*TASK GOAL:*
Reproduce the records from their first line up to and including the line with "Dot at: (157, 306)", switching each occurrence of "dist" to "distance" and leaving everything else unchanged.

*DATA:*

— Start —

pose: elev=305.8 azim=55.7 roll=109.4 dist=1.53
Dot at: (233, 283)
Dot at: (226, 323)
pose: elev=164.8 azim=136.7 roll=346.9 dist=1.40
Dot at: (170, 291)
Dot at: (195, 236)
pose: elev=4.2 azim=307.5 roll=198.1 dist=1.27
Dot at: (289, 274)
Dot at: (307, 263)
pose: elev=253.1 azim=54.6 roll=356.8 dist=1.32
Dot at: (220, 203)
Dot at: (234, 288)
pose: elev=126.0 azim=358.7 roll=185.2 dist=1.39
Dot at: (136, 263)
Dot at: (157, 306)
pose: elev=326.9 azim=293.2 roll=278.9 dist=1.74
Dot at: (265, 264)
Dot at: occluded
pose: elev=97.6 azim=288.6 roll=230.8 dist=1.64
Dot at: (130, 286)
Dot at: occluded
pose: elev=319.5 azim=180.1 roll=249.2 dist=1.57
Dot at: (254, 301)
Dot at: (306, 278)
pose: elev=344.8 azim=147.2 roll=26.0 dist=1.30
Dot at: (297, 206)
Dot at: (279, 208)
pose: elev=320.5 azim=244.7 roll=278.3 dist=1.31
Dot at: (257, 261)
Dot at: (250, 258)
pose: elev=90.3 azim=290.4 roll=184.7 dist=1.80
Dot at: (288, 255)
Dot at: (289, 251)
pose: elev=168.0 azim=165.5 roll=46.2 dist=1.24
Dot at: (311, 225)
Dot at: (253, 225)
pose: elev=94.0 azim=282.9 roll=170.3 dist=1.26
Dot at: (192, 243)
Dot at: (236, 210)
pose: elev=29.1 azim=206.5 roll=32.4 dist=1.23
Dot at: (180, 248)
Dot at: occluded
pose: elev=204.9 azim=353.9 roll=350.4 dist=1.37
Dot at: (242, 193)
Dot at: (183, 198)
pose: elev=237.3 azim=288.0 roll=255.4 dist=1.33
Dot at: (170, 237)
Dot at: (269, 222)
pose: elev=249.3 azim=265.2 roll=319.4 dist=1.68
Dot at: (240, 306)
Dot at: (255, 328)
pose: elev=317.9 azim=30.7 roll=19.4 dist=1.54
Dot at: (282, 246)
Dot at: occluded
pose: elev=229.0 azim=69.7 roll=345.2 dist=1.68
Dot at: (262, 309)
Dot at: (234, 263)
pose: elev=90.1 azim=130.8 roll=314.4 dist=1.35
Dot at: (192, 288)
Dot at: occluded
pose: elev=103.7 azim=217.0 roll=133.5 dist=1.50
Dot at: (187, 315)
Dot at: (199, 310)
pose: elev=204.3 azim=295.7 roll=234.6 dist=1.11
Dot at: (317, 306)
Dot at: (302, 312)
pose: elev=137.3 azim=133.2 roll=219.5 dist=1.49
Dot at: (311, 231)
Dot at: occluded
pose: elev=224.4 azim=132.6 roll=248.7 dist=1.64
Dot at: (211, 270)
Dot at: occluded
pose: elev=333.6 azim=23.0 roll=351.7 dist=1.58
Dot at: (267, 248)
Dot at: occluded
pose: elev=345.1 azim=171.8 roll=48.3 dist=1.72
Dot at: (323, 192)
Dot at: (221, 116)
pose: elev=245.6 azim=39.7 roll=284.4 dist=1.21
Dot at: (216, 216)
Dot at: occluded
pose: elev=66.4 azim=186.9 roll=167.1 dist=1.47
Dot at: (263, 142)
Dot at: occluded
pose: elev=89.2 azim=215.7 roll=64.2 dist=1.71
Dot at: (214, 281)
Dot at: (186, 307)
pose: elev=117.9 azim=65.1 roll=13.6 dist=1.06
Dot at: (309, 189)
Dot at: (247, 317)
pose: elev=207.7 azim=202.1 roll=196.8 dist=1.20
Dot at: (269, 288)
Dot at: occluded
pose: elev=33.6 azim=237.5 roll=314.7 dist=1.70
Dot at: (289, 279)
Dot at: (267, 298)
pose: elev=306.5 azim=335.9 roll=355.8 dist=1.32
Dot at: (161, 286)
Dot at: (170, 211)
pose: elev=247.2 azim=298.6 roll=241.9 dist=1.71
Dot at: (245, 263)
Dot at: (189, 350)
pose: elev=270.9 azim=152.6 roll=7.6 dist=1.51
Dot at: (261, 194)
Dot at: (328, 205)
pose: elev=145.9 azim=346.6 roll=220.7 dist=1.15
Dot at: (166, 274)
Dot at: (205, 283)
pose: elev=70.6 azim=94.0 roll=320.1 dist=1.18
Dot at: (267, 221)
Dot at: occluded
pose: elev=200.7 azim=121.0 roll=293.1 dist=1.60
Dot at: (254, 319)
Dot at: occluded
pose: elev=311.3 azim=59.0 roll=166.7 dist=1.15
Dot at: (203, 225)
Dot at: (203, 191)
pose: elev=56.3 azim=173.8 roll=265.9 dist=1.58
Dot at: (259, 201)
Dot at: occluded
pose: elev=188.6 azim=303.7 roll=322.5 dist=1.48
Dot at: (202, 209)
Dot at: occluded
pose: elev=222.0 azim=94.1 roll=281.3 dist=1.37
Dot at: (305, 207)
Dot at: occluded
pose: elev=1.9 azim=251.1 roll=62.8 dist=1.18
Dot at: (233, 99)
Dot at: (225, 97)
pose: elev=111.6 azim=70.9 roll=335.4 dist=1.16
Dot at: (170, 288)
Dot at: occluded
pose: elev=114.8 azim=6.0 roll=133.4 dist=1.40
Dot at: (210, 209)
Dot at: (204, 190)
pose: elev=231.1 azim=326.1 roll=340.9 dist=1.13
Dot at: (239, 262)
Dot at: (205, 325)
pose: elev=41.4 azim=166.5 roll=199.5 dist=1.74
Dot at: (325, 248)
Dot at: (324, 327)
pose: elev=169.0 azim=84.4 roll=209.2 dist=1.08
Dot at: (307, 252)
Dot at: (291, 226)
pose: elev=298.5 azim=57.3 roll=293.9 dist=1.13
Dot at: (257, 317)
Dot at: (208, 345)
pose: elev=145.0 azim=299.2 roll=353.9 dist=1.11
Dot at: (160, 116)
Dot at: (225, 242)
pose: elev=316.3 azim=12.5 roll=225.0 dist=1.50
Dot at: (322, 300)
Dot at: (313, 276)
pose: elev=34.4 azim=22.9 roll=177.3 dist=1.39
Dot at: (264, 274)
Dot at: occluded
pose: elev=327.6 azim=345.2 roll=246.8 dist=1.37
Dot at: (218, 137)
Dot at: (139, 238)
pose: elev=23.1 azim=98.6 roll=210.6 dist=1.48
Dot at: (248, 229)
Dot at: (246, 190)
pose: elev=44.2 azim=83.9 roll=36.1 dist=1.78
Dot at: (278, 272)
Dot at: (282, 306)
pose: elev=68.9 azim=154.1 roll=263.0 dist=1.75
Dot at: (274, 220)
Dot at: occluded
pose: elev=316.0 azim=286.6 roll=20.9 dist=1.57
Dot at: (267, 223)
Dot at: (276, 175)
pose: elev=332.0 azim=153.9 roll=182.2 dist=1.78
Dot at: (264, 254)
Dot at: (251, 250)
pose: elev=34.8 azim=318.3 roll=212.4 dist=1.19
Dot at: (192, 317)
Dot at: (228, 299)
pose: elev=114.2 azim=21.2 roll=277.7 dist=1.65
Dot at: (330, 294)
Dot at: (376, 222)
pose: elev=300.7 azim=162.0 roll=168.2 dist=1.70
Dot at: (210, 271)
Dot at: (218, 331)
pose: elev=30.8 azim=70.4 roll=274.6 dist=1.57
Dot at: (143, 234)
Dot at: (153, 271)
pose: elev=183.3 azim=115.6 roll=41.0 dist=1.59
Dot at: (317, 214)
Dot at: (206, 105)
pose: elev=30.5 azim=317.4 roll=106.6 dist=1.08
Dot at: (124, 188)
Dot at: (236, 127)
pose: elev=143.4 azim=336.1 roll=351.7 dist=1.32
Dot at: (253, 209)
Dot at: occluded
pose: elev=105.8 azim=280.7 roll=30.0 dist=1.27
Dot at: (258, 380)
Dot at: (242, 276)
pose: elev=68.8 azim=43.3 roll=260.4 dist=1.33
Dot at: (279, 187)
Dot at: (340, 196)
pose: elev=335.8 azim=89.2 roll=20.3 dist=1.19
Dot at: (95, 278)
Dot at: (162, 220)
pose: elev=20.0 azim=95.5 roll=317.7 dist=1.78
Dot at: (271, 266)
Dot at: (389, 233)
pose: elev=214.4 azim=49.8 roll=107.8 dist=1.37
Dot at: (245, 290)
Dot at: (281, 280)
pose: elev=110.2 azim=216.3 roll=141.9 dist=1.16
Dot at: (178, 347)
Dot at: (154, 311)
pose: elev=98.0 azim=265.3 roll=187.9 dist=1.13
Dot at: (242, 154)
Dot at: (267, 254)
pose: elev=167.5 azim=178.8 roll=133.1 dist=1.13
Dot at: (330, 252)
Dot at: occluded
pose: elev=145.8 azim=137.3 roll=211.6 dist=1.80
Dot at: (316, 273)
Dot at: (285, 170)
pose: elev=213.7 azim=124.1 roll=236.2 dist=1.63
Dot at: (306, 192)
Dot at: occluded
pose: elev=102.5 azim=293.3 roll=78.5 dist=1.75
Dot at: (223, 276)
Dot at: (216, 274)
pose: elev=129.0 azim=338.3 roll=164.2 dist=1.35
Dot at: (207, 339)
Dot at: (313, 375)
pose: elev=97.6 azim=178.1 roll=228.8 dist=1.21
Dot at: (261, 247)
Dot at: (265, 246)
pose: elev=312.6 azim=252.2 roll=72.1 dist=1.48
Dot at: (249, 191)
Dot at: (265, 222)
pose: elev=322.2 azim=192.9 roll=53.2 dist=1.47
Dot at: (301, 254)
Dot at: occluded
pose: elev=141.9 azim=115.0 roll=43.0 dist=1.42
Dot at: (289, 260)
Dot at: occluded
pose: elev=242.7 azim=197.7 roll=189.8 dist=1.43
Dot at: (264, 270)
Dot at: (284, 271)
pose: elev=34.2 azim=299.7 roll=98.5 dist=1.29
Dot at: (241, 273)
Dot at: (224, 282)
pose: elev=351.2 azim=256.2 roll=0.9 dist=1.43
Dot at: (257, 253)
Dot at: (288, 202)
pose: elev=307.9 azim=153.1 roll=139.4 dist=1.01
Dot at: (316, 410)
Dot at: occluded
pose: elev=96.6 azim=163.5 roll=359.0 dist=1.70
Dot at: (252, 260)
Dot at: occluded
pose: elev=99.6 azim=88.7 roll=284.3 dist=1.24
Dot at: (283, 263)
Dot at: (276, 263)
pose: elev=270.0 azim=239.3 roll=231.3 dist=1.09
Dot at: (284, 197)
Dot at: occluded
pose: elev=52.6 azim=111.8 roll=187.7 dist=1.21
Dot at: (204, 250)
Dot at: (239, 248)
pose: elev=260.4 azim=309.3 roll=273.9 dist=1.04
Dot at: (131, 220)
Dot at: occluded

— End —

*TASK RESULT:*
pose: elev=305.8 azim=55.7 roll=109.4 distance=1.53
Dot at: (233, 283)
Dot at: (226, 323)
pose: elev=164.8 azim=136.7 roll=346.9 distance=1.40
Dot at: (170, 291)
Dot at: (195, 236)
pose: elev=4.2 azim=307.5 roll=198.1 distance=1.27
Dot at: (289, 274)
Dot at: (307, 263)
pose: elev=253.1 azim=54.6 roll=356.8 distance=1.32
Dot at: (220, 203)
Dot at: (234, 288)
pose: elev=126.0 azim=358.7 roll=185.2 distance=1.39
Dot at: (136, 263)
Dot at: (157, 306)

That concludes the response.